**Task prompt**:
Copy out every line of the records below, keeping each one unchanged.

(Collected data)
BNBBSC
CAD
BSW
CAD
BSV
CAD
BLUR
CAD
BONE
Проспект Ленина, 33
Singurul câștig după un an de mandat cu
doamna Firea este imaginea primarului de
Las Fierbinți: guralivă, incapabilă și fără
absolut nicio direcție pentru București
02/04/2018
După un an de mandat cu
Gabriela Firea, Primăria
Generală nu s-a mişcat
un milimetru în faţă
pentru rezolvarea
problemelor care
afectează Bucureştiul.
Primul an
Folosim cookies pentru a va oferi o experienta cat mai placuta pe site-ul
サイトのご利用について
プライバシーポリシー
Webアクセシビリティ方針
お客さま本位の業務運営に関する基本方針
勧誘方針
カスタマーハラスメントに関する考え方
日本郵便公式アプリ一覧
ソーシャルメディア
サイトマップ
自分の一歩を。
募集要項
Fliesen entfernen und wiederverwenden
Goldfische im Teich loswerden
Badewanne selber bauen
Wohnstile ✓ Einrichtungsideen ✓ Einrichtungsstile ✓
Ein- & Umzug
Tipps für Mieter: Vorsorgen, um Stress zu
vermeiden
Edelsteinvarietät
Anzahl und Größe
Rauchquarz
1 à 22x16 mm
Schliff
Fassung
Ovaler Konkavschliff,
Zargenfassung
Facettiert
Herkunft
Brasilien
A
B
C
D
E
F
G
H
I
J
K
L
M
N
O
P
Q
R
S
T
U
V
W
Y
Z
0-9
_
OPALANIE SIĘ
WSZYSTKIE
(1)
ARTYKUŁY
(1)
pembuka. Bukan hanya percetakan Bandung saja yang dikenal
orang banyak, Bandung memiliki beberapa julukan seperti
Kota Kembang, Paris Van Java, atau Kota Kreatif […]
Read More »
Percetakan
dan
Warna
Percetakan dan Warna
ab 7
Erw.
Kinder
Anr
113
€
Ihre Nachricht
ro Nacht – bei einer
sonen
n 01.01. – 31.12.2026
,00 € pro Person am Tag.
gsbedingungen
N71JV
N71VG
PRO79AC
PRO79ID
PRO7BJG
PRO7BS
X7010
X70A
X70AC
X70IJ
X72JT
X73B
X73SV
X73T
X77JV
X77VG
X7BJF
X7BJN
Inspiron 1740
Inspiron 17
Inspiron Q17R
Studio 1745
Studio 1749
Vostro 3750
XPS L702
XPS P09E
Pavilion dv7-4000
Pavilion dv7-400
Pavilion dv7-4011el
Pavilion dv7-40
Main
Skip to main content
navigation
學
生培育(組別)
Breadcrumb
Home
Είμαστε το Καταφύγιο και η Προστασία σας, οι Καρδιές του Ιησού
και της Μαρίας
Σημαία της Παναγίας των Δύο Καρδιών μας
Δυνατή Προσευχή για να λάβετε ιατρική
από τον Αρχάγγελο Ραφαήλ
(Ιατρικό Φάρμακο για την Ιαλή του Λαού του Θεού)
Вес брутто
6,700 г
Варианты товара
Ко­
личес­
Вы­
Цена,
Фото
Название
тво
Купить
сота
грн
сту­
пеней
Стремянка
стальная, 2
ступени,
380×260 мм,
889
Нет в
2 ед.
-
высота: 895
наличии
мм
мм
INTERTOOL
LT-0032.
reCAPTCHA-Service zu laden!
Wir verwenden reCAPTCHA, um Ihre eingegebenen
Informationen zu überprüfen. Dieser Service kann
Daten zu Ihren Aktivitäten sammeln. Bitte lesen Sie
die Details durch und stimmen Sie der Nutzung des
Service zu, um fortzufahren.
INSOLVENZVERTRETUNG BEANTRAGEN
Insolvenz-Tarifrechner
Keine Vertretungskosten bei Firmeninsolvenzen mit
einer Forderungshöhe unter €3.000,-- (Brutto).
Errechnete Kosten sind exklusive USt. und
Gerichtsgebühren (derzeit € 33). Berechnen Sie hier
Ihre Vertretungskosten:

**Task response**:
BNBBSC
CAD
BSW
CAD
BSV
CAD
BLUR
CAD
BONE
Проспект Ленина, 33
Singurul câștig după un an de mandat cu
doamna Firea este imaginea primarului de
Las Fierbinți: guralivă, incapabilă și fără
absolut nicio direcție pentru București
02/04/2018
După un an de mandat cu
Gabriela Firea, Primăria
Generală nu s-a mişcat
un milimetru în faţă
pentru rezolvarea
problemelor care
afectează Bucureştiul.
Primul an
Folosim cookies pentru a va oferi o experienta cat mai placuta pe site-ul
サイトのご利用について
プライバシーポリシー
Webアクセシビリティ方針
お客さま本位の業務運営に関する基本方針
勧誘方針
カスタマーハラスメントに関する考え方
日本郵便公式アプリ一覧
ソーシャルメディア
サイトマップ
自分の一歩を。
募集要項
Fliesen entfernen und wiederverwenden
Goldfische im Teich loswerden
Badewanne selber bauen
Wohnstile ✓ Einrichtungsideen ✓ Einrichtungsstile ✓
Ein- & Umzug
Tipps für Mieter: Vorsorgen, um Stress zu
vermeiden
Edelsteinvarietät
Anzahl und Größe
Rauchquarz
1 à 22x16 mm
Schliff
Fassung
Ovaler Konkavschliff,
Zargenfassung
Facettiert
Herkunft
Brasilien
A
B
C
D
E
F
G
H
I
J
K
L
M
N
O
P
Q
R
S
T
U
V
W
Y
Z
0-9
_
OPALANIE SIĘ
WSZYSTKIE
(1)
ARTYKUŁY
(1)
pembuka. Bukan hanya percetakan Bandung saja yang dikenal
orang banyak, Bandung memiliki beberapa julukan seperti
Kota Kembang, Paris Van Java, atau Kota Kreatif […]
Read More »
Percetakan
dan
Warna
Percetakan dan Warna
ab 7
Erw.
Kinder
Anr
113
€
Ihre Nachricht
ro Nacht – bei einer
sonen
n 01.01. – 31.12.2026
,00 € pro Person am Tag.
gsbedingungen
N71JV
N71VG
PRO79AC
PRO79ID
PRO7BJG
PRO7BS
X7010
X70A
X70AC
X70IJ
X72JT
X73B
X73SV
X73T
X77JV
X77VG
X7BJF
X7BJN
Inspiron 1740
Inspiron 17
Inspiron Q17R
Studio 1745
Studio 1749
Vostro 3750
XPS L702
XPS P09E
Pavilion dv7-4000
Pavilion dv7-400
Pavilion dv7-4011el
Pavilion dv7-40
Main
Skip to main content
navigation
學
生培育(組別)
Breadcrumb
Home
Είμαστε το Καταφύγιο και η Προστασία σας, οι Καρδιές του Ιησού
και της Μαρίας
Σημαία της Παναγίας των Δύο Καρδιών μας
Δυνατή Προσευχή για να λάβετε ιατρική
από τον Αρχάγγελο Ραφαήλ
(Ιατρικό Φάρμακο για την Ιαλή του Λαού του Θεού)
Вес брутто
6,700 г
Варианты товара
Ко­
личес­
Вы­
Цена,
Фото
Название
тво
Купить
сота
грн
сту­
пеней
Стремянка
стальная, 2
ступени,
380×260 мм,
889
Нет в
2 ед.
-
высота: 895
наличии
мм
мм
INTERTOOL
LT-0032.
reCAPTCHA-Service zu laden!
Wir verwenden reCAPTCHA, um Ihre eingegebenen
Informationen zu überprüfen. Dieser Service kann
Daten zu Ihren Aktivitäten sammeln. Bitte lesen Sie
die Details durch und stimmen Sie der Nutzung des
Service zu, um fortzufahren.
INSOLVENZVERTRETUNG BEANTRAGEN
Insolvenz-Tarifrechner
Keine Vertretungskosten bei Firmeninsolvenzen mit
einer Forderungshöhe unter €3.000,-- (Brutto).
Errechnete Kosten sind exklusive USt. und
Gerichtsgebühren (derzeit € 33). Berechnen Sie hier
Ihre Vertretungskosten:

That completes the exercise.